Which tells me a lot. And should we forget about this doozy from Dorsey's days in charge?[4]

> Oh, and while he was in charge, there was no backup of Twitter’s database.

I could go on for a long time but it's clear that people are being selective with their memories.

[1] https://news.ycombinator.com/item?id=16942844

[2] https://www.npr.org/2022/09/13/1122671582/twitter-whistleblo...

[3] https://nypost.com/2022/05/17/twitter-engineer-says-commie-s...

[4] https://fortune.com/2015/09/30/jack-dorsey-twitter-ceo-fired...


It had a lot of performance and loading bugs, but it never showed me private tweets.


Is your contention that now you've been shown a more serious bug than you'd experienced previously that it's an indication that there were not similar or worse bugs in existence before the takeover?

Even if I myself hadn't experienced more serious bugs than those prior to the takeover, it'd still seem a stretch.


I mean, yeah, bugs that get you in legal trouble are the worst kind.

Their traditional largest issue is their terrible ad targeting but that's not gotten better.


Private tweets aren't private, they're limited audience. If you're saying something defamatory behind "private" tweets then, I hate to break it to you, it's still defamation. You might get some mitigation from limiting the audience but that's it.


Hm? I'm talking about private info leaks. GDPR fines are quite severe, you know.

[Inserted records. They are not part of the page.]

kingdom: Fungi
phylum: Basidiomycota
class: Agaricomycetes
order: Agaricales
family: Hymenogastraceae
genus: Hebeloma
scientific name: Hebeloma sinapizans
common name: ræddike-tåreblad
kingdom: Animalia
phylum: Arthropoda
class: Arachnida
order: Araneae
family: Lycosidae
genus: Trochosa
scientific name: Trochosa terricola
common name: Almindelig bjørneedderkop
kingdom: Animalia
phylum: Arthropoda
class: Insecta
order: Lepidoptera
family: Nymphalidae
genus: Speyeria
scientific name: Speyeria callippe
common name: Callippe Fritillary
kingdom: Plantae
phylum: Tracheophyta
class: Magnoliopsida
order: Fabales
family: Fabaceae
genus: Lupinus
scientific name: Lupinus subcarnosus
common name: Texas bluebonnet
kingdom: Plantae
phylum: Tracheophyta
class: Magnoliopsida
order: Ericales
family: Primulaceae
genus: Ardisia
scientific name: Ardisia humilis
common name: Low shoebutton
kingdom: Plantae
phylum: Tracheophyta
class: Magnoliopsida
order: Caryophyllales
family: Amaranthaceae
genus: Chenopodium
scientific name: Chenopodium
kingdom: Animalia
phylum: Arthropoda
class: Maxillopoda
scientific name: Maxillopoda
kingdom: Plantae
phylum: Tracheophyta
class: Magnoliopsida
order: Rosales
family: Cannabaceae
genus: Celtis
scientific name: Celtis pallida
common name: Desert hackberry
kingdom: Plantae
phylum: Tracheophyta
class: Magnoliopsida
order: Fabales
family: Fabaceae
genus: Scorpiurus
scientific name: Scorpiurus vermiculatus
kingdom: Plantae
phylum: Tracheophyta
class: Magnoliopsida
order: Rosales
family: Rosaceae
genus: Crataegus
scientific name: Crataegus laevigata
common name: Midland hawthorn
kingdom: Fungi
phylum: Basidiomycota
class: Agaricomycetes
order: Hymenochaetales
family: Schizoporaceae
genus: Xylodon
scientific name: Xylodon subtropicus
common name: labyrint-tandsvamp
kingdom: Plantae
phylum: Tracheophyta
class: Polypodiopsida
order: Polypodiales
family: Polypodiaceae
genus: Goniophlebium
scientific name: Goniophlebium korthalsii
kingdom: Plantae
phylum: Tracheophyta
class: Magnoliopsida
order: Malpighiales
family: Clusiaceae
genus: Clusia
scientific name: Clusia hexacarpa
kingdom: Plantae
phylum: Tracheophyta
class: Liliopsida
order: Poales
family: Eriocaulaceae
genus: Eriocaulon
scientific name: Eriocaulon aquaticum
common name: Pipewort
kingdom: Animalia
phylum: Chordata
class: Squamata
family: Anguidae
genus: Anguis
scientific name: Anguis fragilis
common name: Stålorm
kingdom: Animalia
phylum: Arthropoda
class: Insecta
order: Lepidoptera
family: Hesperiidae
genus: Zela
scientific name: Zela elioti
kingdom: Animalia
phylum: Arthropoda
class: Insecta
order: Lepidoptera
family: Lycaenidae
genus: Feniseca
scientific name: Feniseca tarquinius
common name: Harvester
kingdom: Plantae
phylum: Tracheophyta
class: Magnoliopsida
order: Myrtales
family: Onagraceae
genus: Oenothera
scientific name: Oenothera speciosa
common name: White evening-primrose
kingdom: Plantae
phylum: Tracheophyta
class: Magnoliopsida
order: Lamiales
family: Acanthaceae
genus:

Like this one[1] from 2018?

> Twitter has told an undisclosed number of users their private messages may have been leaked to third-parties for more than a year.

> The software “bug”, which has since been fixed, involved direct messages between users and businesses that offer customer services via Twitter.

> "The issue has persisted since May 2017," Twitter said.

[1] https://www.bbc.com/news/technology-45609633


Strange lack of detail there. What was the actual point of exposure? I wonder if that was a latent security issue that wasn't actually exploited.

They did have problems like state actors getting spies hired and leaking data directly of course.


I would hazard that they weren’t in a position to know or be sure, given the whistleblower’s revelations, but also that they wouldn’t be publicising random bugs from their bug tracker without reason.